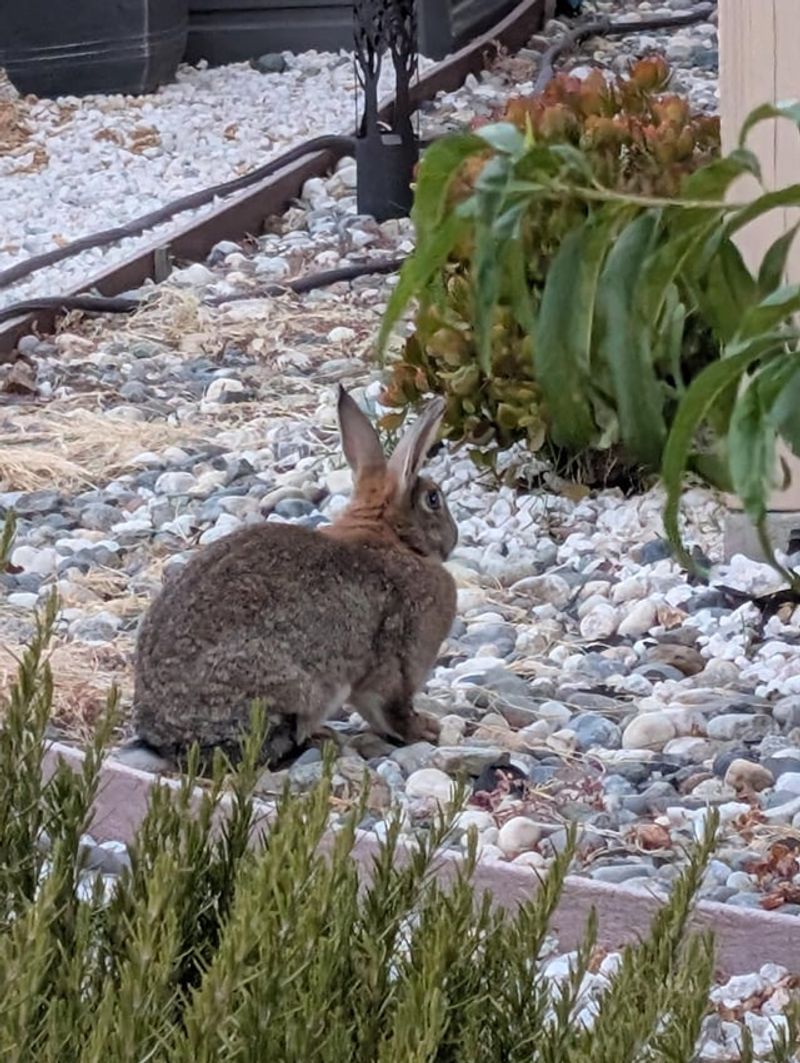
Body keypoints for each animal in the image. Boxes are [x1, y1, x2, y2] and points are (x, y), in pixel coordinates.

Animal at [131, 386, 458, 768]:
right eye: (433, 499)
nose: (454, 537)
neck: (392, 538)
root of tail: (164, 735)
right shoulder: (398, 662)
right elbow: (391, 708)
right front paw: (425, 731)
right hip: (290, 688)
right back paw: (321, 738)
+-------+
• **TASK**
Only the lines from the one with "right eye: (433, 499)" through the final line above should be repeated, each exactly as written.

• **RESULT FOR THIS TASK**
right eye: (433, 499)
nose: (454, 537)
neck: (392, 538)
root of tail: (164, 735)
right shoulder: (398, 662)
right elbow: (391, 708)
right front paw: (425, 731)
right hip: (290, 688)
right back paw: (321, 738)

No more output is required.